If we were to take those two power per liter figures and make both engines 6.0L, the LS6 would make 426hp rather than 405.
- LS2: 66.6hp/liter and 66.6lb-ft/liter
- LS6: 71hp/lter and 70lb-ft/liter.
LS2’s pistons have a true flat-top design with all three rings having lower tension than LS1 and LS6 rings. Lower tension reduces friction to free up horsepower.
The pistons also have full floating wrist pins that help reduce the piston slap noise that’s common on Generation III engines (LS1, LS6).
Gen IV engine blocks (LS2, LS3) have siamese cylinder bores, meaning that a water slot between bores is unnecessary for adequate cooling and that all bores have a solid, uninterrupted connection.
This resulted in a stronger block that is less prone to heat distortion in the cylinders. Less bore distortion means less friction and pumping losses.
Significant improvements were made with the intake when GM developed the LS2. Intake runner geometry was optimized for six-liter displacement, it used larger bell-mouth, throttle-body size increased from 76-mm to 90-mm, the entire induction system was redesigned for lower restriction.

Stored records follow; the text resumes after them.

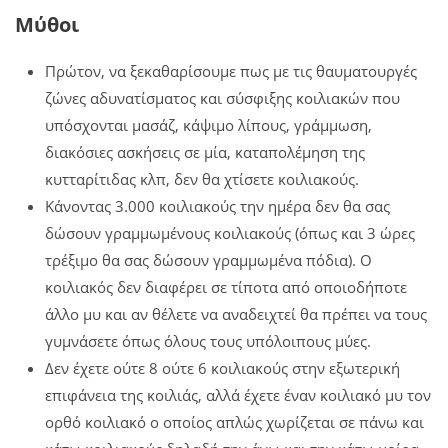
Μύθοι
Πρώτον, να ξεκαθαρίσουμε πως με τις θαυματουργές
ζώνες αδυνατίσματος και σύσφιξης κοιλιακών που
υπόσχονται μασάζ, κάψιμο λίπους, γράμμωση,
διακόσιες ασκήσεις σε μία, καταπολέμηση της
κυτταρίτιδας κλπ, δεν θα χτίσετε κοιλιακούς.
Κάνοντας 3.000 κοιλιακούς την ημέρα δεν θα σας
δώσουν γραμμωμένους κοιλιακούς (όπως και 3 ώρες
τρέξιμο θα σας δώσουν γραμμωμένα πόδια). Ο
κοιλιακός δεν διαφέρει σε τίποτα από οποιοδήποτε
άλλο μυ και αν θέλετε να αναδειχτεί θα πρέπει να τους
γυμνάσετε όπως όλους τους υπόλοιπους μύες.
Δεν έχετε ούτε 8 ούτε 6 κοιλιακούς στην εξωτερική
επιφάνεια της κοιλιάς, αλλά έχετε έναν κοιλιακό μυ τον
ορθό κοιλιακό ο οποίος απλώς χωρίζεται σε πάνω και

Overall, the intake system on the LS2 flows upwards of 15% more air than the LS6 intake system.
That being said, the intake manifold by itself is a different story. When you remove the rest of the induction system and compare just the intake manifolds, the LS6 has a superior intake manifold in a stock form which is preferred by many enthusiasts who like to swap LS parts around.
Up this point, the LS6 has had better or equal components than the LS2. It has a bigger cam, marginally better cylinder heads, and a better intake manifold. The LS2 wins when it comes to displacement, but there is another thing that we need to look at which is pricing.
On paper, the LS6 is the better in most categories, but when you consider the cost of buying one of the engines, the LS2 is the better engine. To put it simply, the rarity of the LS6 simply makes it more expensive to buy used.
That being said, the LS2 is also expensive compared to cheaper LS engines like LQ or LM truck motors.
What makes the LS2 popular with engine builders is that the block is compatible with the high flowing and desirable L92 cylinder heads.
The larger, 4.00-inch bore of the LS2 enables it to use LS1/LS6 heads, as well as L92-style heads. The LS6 on the other hand is pretty limited as far as head options because of the smaller bore.
Which One is Better?
So, to answer the question of “which one is better?”. The LS6 has a has bigger camshaft, better intake manifold, and marginally better cylinder heads.
The LS2 has more displacement and is cheaper to buy used. Stock vs stock, I’d say the LS6 is better, but in the real world, you’d probably be better off with an LS2 and some aftermarket parts like a bigger cam and some mild head work.